Sound: Sappy Japanese pop songs, ahoy! Be prepared for both opening and closing themes to get partially stuck in your head for a few days. They aren't the greatest, but they do work for the anime. The mood music throughout the anime is well suited for each situation, as well.
Characters: When the main character is so completely oblivious that hitting her over the head with a frying pan sounds like a good idea, there isn't much hope for the rest of the cast. The Night Class has their expositions in the first season, and they don't get much more explanation in the second season. As for the Day Class, they are mindless groupies and so shall they stay for all eternity. Honestly, not a whole lot of character development in this season (except maybe Zero, but its hard to tell with all the brooding).
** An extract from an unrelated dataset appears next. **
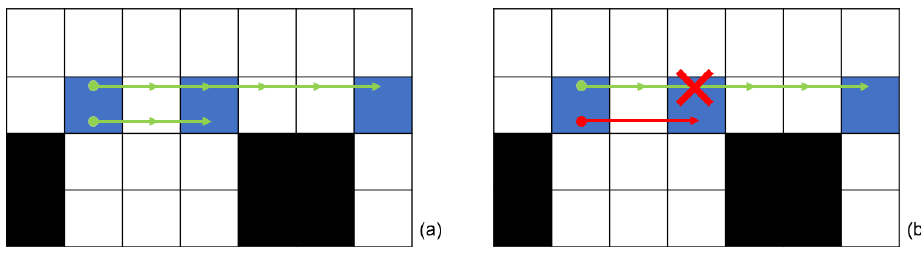
Figure 9. Avoiding the creation of duplicate paths. ( a ) Scenarios that allow duplicate paths between nodes on a straight line; ( b ) detection of duplicate paths during path creation.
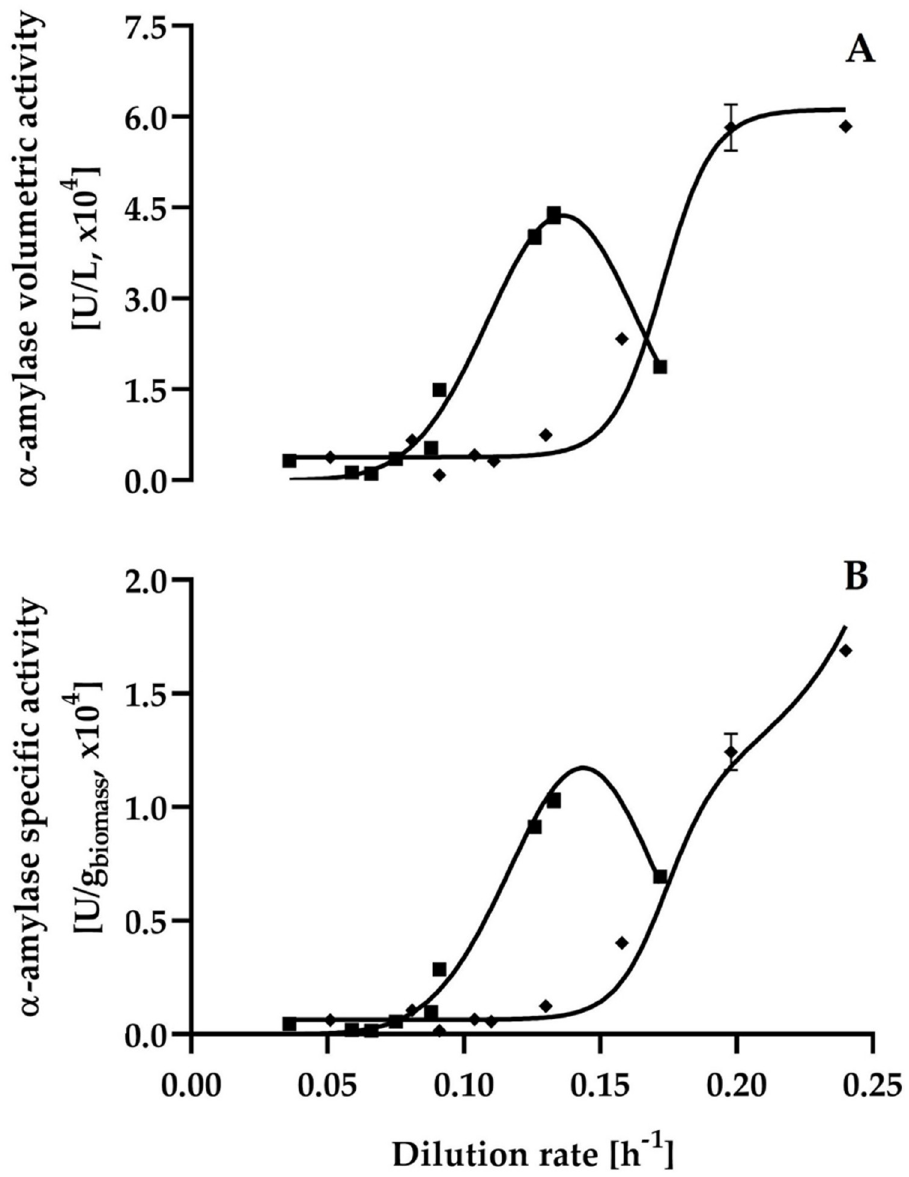
Fig 4. Steady-state α -amylase volumetric (A) and specific (B) activities versus dilution rate for continuous cultures of C . wangnamkhiaoensis . ◼ , maltose; ◆ ,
Overall: Pretty bishoujos, complicated love triangle plot, clueless female protagonist. It's the stuff of romance novels and its been selling for decades. It might not be my cup of tea, but don't let that stop you from watching the second season of Vampire Knight.
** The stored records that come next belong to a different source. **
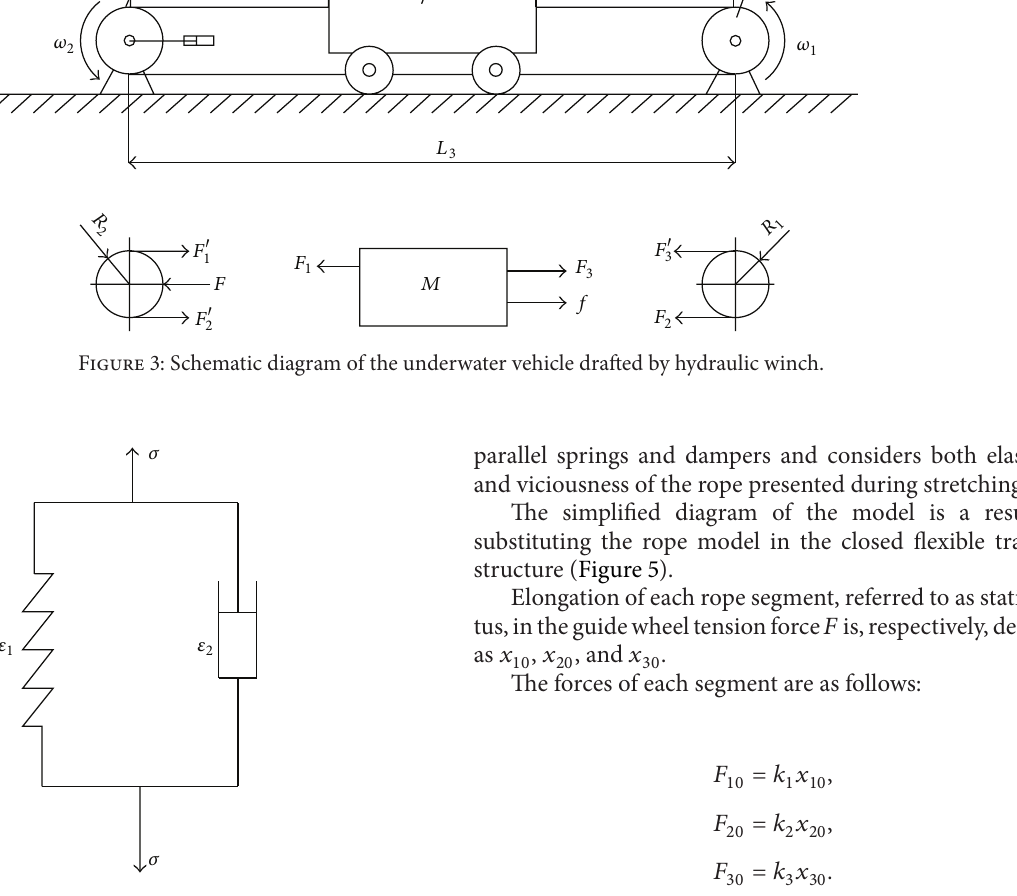
Figure 4: Kelvin-Voigt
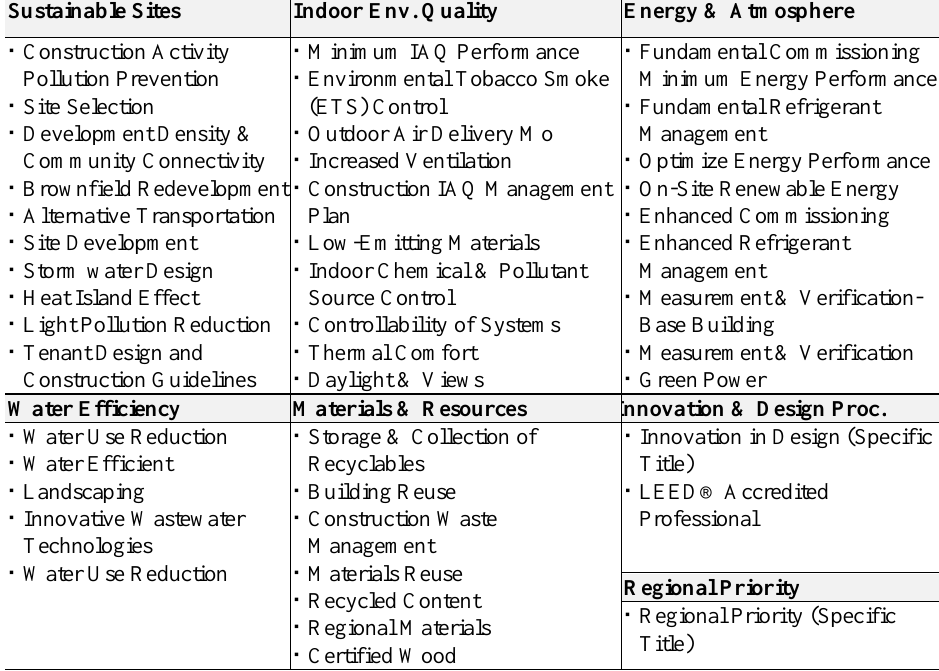
Table 3 – LEED criteria for New Construction Rating System Sustainable Sites Indoor Env. Quality Energy &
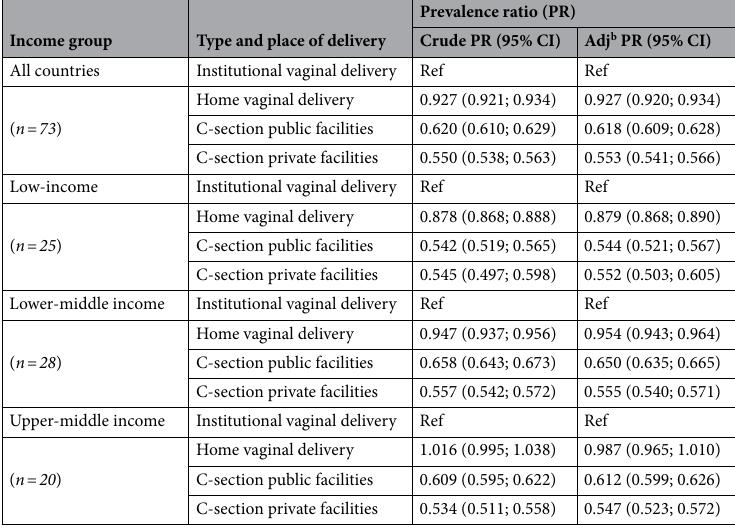
Table 2. Crude and adjusted prevalence ratios of early initiation of breastfeeding stratified by type of delivery and place of birth according to income group for 73 countries from LMICs. Household health surveys a , 2010– 2019. a Multiple Indicator Cluster Survey, Demographic Health Survey and National Health and Nutrition Survey (Ecuador). b Adjusted for place of residence, maternal age, maternal formal education, wealth quintiles. C-section cesarean section; CI confidence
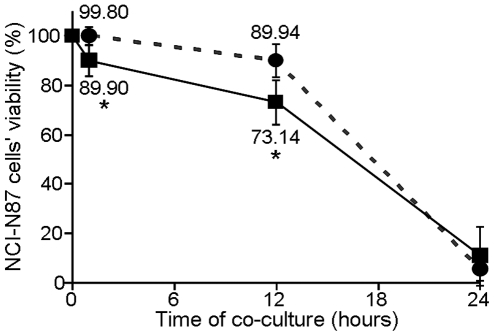
Impact of the two isogenic groups of pediatric H. pylori strains on NCI-N87 cells viability.The viability of NCI-N87 cells was assessed by the trypan blue exclusion assay after 1, 12 and 24 h of co-culture with a pool of five pediatric PUD-associated strains (▪ in full line) and a pool of five pediatric NUD-associated strains (• in dashed line). For normalization, the value of 100% corresponds to the viability of non-infected NCI-N87 cells. * indicates values that were determined as significantly different (p<0.05) between the viability of cells infected with PUD strains and that of cells infected with NUD-strains at the same time-point of co-culture. Symbols and error bars are means ± SD of the values at each point for 3 observations.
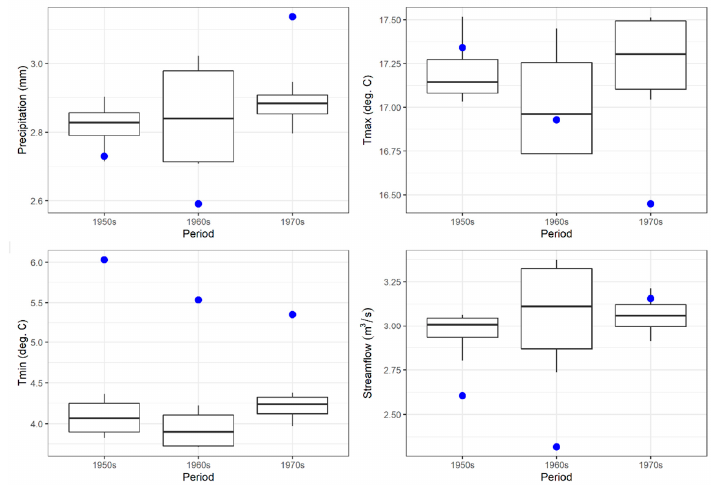
Figure A3. Comparison between observed and GCM simulated precipitation, maximum temperature (Tmax), minimum temperature (Tmin), and streamflow. The observed values are illustrated as the blue circle and the box and whisker plot represents the GCM simulated results and the range of variability between four GCMs. Comparisons are conducted for 3 periods of 10-year interval (1950s = 1951–1960, 1960s =1961–1970, 1970s = 1971–1980).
This has been a long time coming. Honestly, the reason I took so long is that I didn't really know how to approach this review. I decided that I'll just take a look at Vampire Knight as a whole. Guilty definitely far exceeds season one, but that makes sense since it's a direct continuation of the plot. As such, the plot is really backloaded. There's only one significant event that actually happens in the first season in retrospect. This series is really really good, so anyone who instantly avoids it because of the whole vampire cliché, I would say to at least give it a chance. Anyone who likes drama will love this series. All the way down to the message at the end of every episode, "I will show you a sweet dream next night." Now I'll start hammering down the mechanical aspects of the review. The characters are great, really polarizing. Only three are fully developed: Yuuki, Zero, and Kaname. And the reason I say only, is because many of the supplementary characters in their brief moments of significance are quite compelling, but you never really find out much about them. If the producers were to make an offshoot of the series that featured these characters instead (sort of how Please Twins follows Please Teacher, but not exactly), I think it would be quite successful. But having said that; Yuuki, Zero, and Kaname, are really terrific characters. Zero and Kaname are very cliché, but still incredibly enjoyable to watch. Yuuki is probably the best character so far as to say she goes through the most literal transformation. This is one of those series that you would kind of suspect a lot of symbolism, but really the plot's complexities are always described in great detail which in some ways is a downfall. It would have been nice if the series let you think things through first and then exposed the truth. Also, the pacing is a little weird. You expect and get for the most part the slow episodic drama, but there are always things going on in the background which are actually quite fast-paced. The story as it goes along is quite interesting and there are some twists (though honestly you see them coming several episodes ahead of time). And though I felt that the bit of vagueness in the ending was appropriate, I really thought the series could have used just a touch of tragedy to have left the viewer with more of a lasting image. So overall, Vampire Knight is a very good series that lacks the certain verve meriting elite statue, still 8.5 out of 10.
I loved this series even more than the first. With the many twists and turns that it had and the incredible ending, I must say that it was one of my favorites. There was a time where I almost watched it 5 hours straight. After watching the first one, and deciding to not start a different series before this one, I couldn't resist going late nights just to finish. I highly recommend this to anyone who loved the first one. And for those that haven't watched the first part, go watch it before you start this one.
I loved the series, I really did. But that was the most disappointing ending ever. I couldn't even finish the anime after I had found out. Just saying, you will either think it was awesome, or sucked ass. In my opinion it did. If you like zero and Yui together, or you like zero, then this ending will not be in your favor. Just saying.